Polaner shrugged. “Someone introduced us. He bought me a drink. We talked. He was intelligent and well read. I liked him.”
“But when you learned who he was-”
“What would you have had me do?” Polaner said. “Walk away? Would you have wanted him to do the same to me?”
“But how could you sit there and speak to a Nazi? Especially after what happened last winter?”
“He didn’t do that to me. He wouldn’t have done it. I told you.”
“That’s what he said, at least. But he may have had other motives.”
“For God’s sake,” Polaner said. “Can’t you leave it alone? A man I knew just died. I’m trying to take it in. Isn’t that enough for now?”
“I’m sorry,” Andras said.
Polaner laid his folded hands on the table and rested his chin upon them. “Ben Yakov was right,” he said. “They’ll make an example of that boy. Grynszpan. They’ll have him extradited and then kill him in some spectacular way.”
“They can’t.
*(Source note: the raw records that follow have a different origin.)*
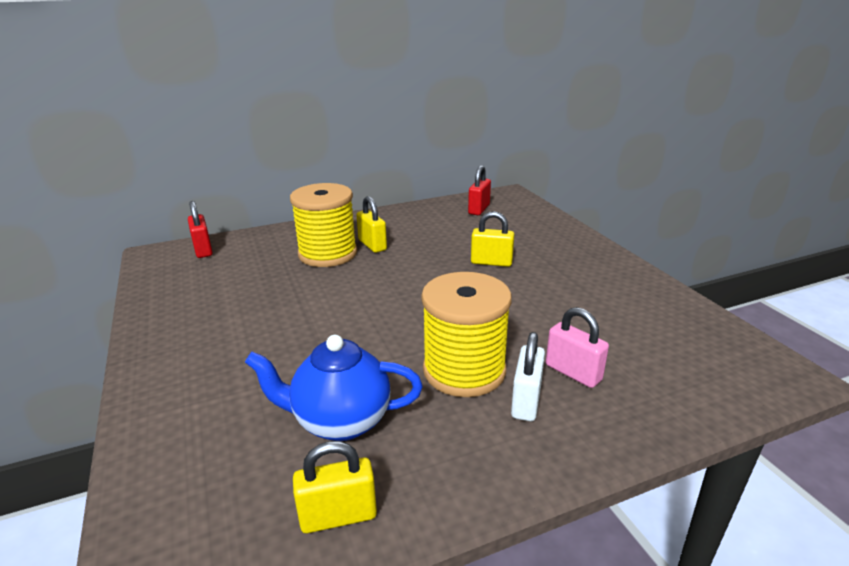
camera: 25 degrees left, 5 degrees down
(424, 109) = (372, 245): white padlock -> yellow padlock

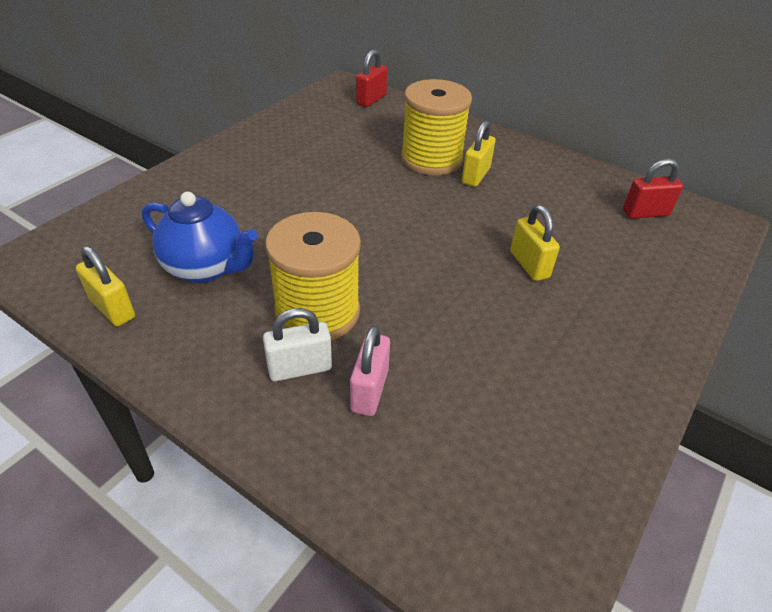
camera: 55 degrees right, 15 degrees up
(340, 421) = (206, 268): blue teapot -> blue teapot turned 150 degrees clockwise

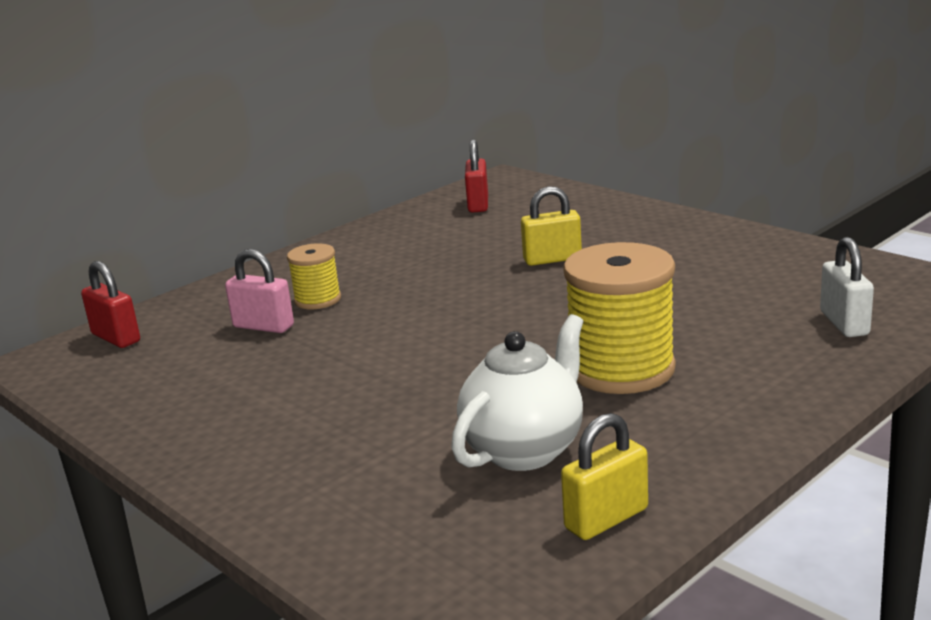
camera: 75 degrees left, 20 degrees down
(206, 268) = (525, 450): blue teapot -> white teapot
(300, 368) = (714, 377): white padlock -> white padlock (844, 323)
(369, 390) = (742, 340): pink padlock -> pink padlock (263, 326)
(431, 159) = (317, 300): yellow spool -> yellow spool, size x0.53
(475, 176) = (371, 276): yellow padlock -> none

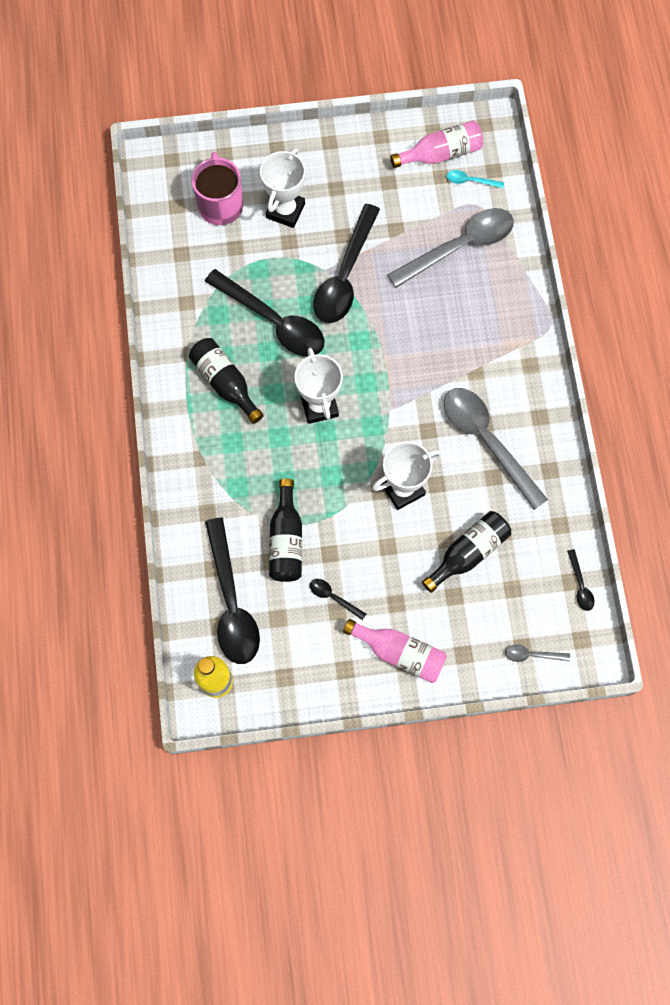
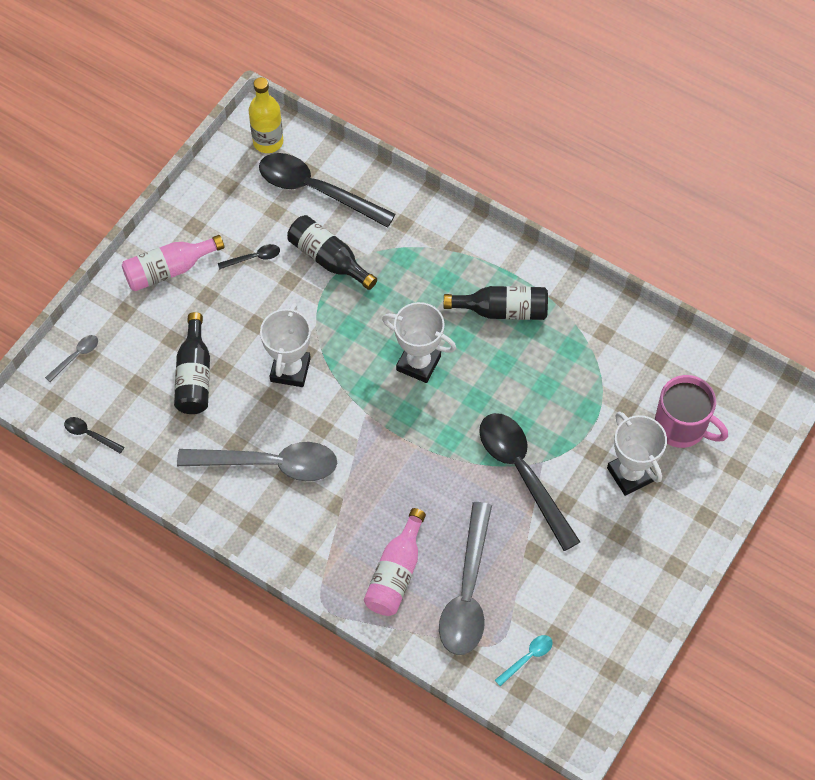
camera: 130 degrees right, 10 degrees down
(273, 321) = (527, 385): black spoon -> none
(440, 154) = (579, 655): pink bottle -> pink bottle (396, 573)

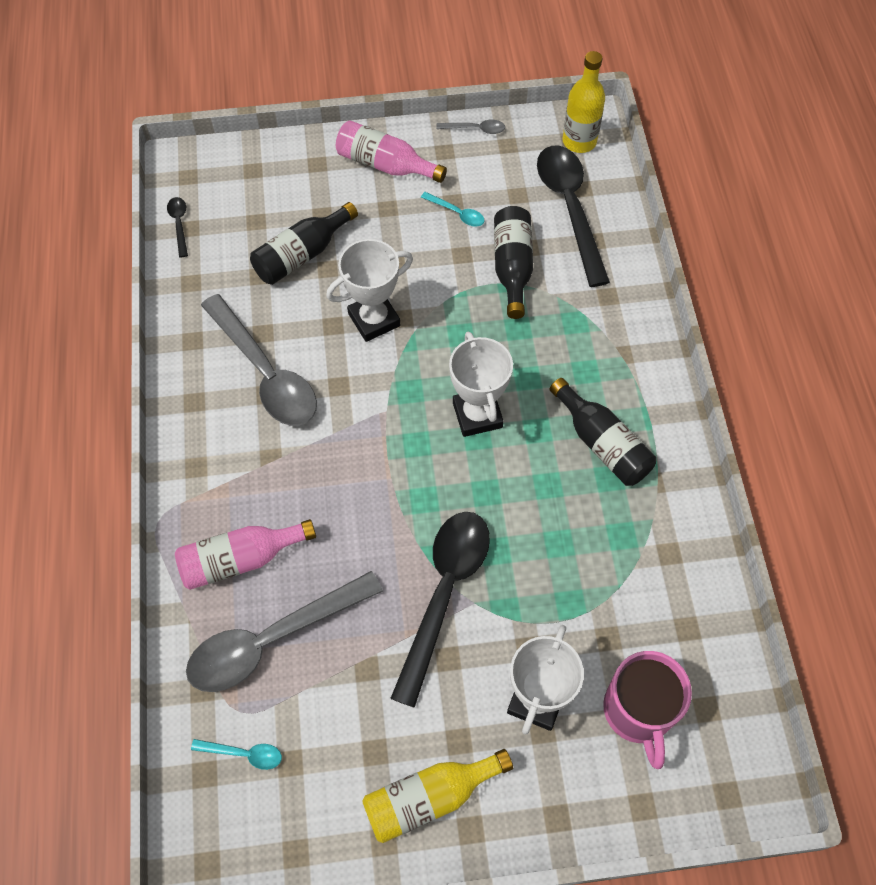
camera: 50 degrees right, 0 degrees up
(76, 356) = (244, 163): grey spoon -> grey spoon (475, 129)
(253, 258) = (457, 213): black spoon -> turquoise spoon
(639, 574) = (430, 797): none -> yellow bottle

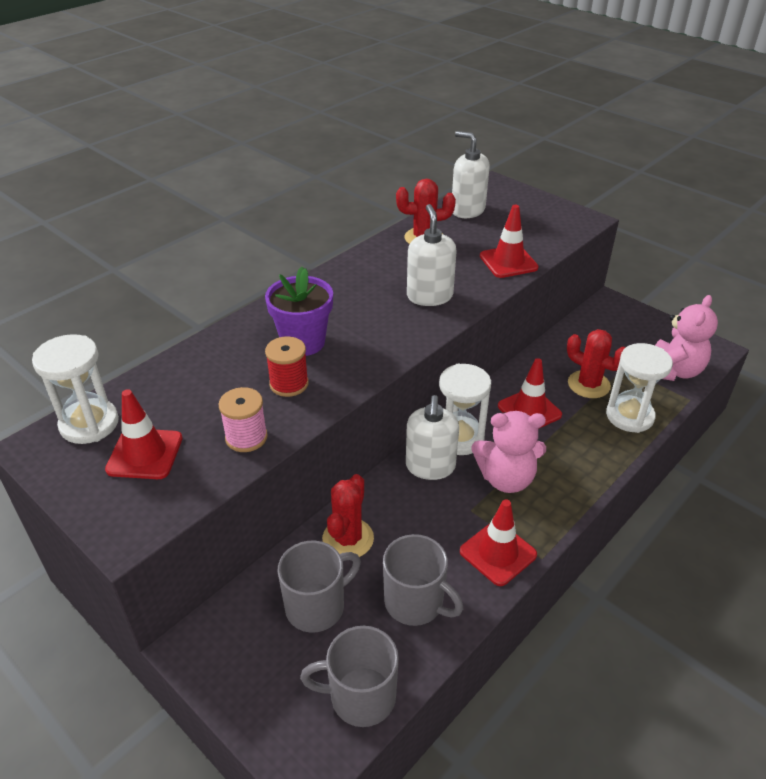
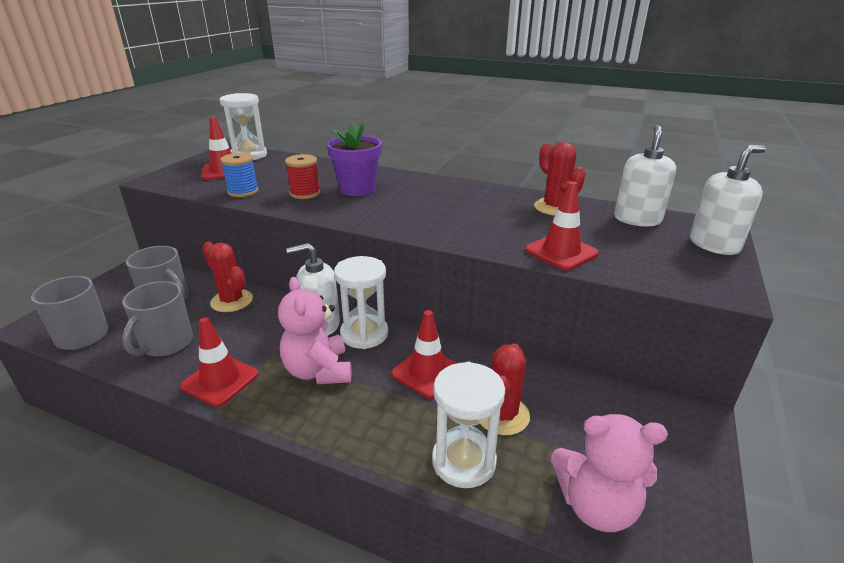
camera: 70 degrees right, 10 degrees down
(246, 437) = (243, 191): pink spool -> blue spool
(348, 539) = (232, 301): red cactus -> red cactus turned 45 degrees clockwise
(429, 296) = (458, 223): white soap dispenser -> white soap dispenser (714, 245)

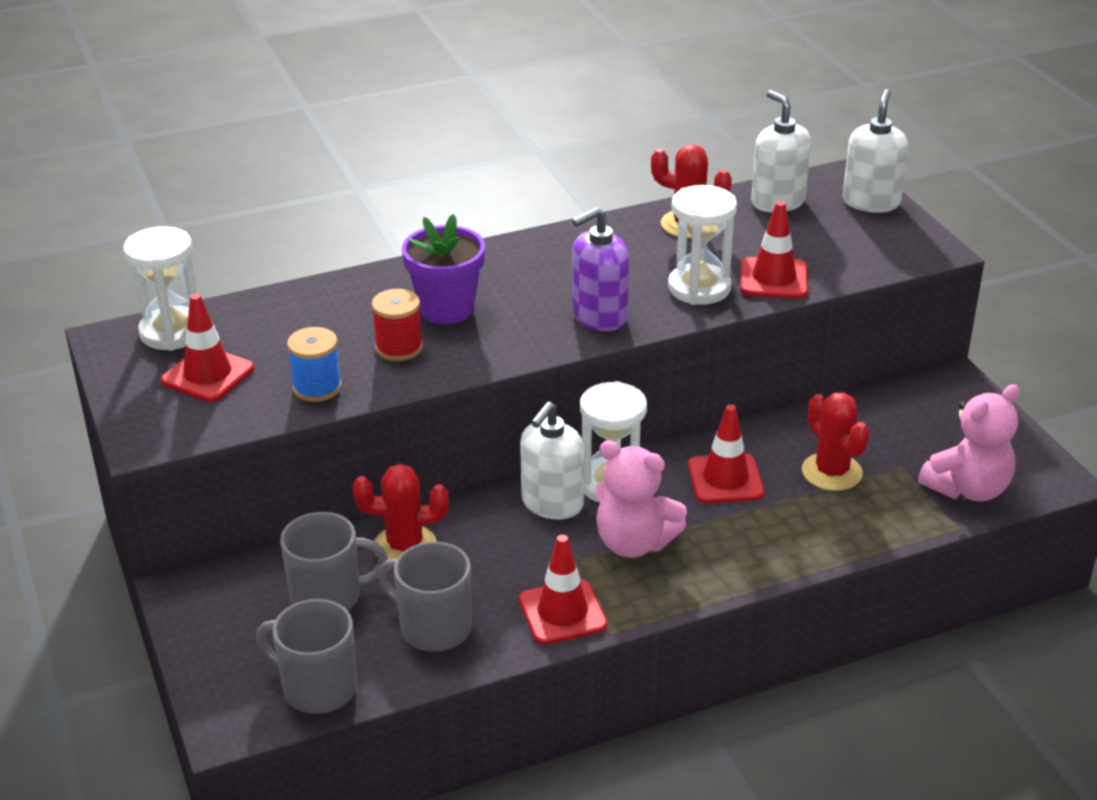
camera: 45 degrees left, 5 degrees up
(166, 343) = (433, 627): grey mug -> grey mug turned 150 degrees clockwise
(418, 223) = (599, 316): none -> purple soap dispenser
(463, 461) = (855, 523): white hourglass -> white hourglass (699, 288)

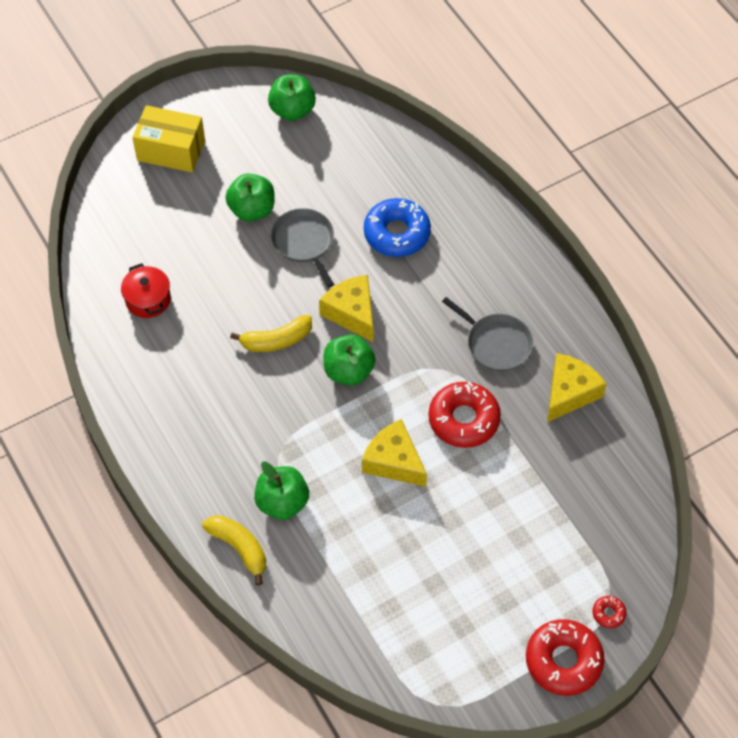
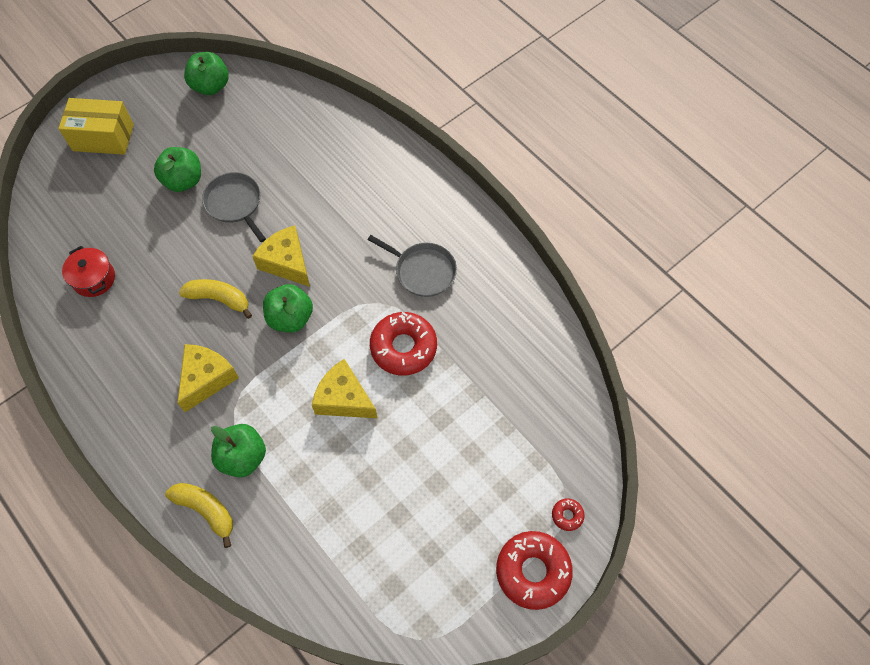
camera: 10 degrees left, 5 degrees up
(276, 340) = (219, 299): yellow banana -> yellow banana turned 135 degrees counterclockwise
(397, 233) = (318, 183): blue donut -> none
(569, 393) = (496, 307): yellow cheese -> yellow cheese (206, 379)

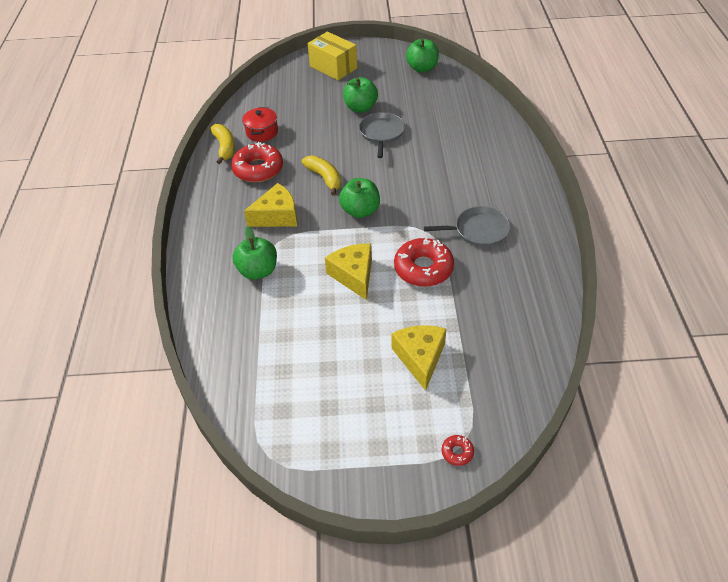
camera: 40 degrees right, 15 degrees down
(206, 510) = (208, 287): yellow banana -> yellow banana (225, 147)
(286, 262) = (386, 180): yellow cheese -> yellow cheese (420, 358)
(422, 271) = (478, 230): grey pan -> grey pan turned 75 degrees counterclockwise
(533, 571) = (395, 472): red donut -> red donut (258, 169)

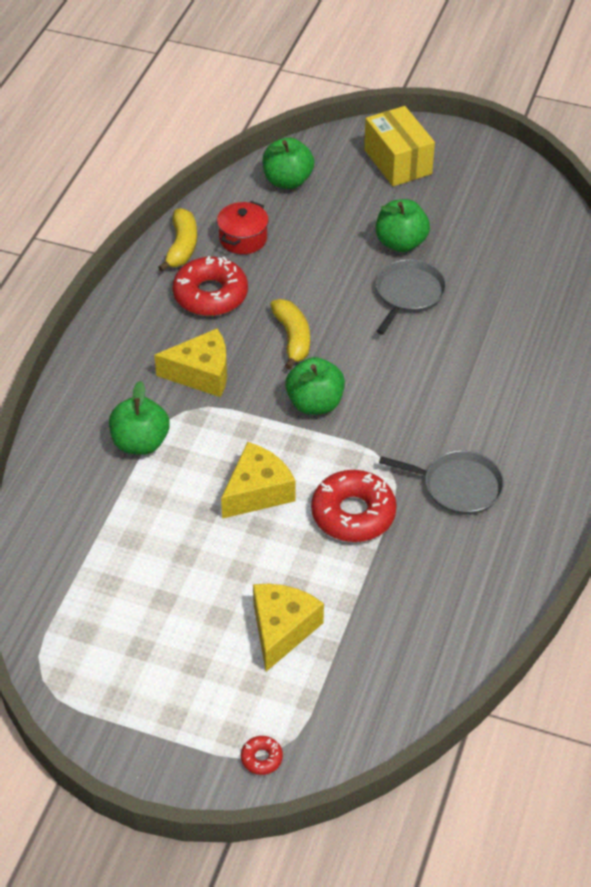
camera: 20 degrees right, 0 degrees up
(354, 275) = (258, 491): yellow cheese -> yellow cheese turned 45 degrees clockwise
(422, 68) = (528, 204): green apple -> green apple (287, 181)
The world is watching them.”
“All the better, as far as they’re concerned.”
…
Klara stood at the window with the newspaper in her hand, looking down into the rue de Sévigné. She had just read aloud a brief article about the actions the German government would take against the Jewish people in recompense for the catastrophic destruction of German property that resulted from the violence of 9 November. The newspapers were calling it the Night of Broken Glass. Andras walked up and down the length of the room, his hands shoved deep into his pockets. At the writing desk Elisabet opened a school notebook and scratched a series of figures with a pencil.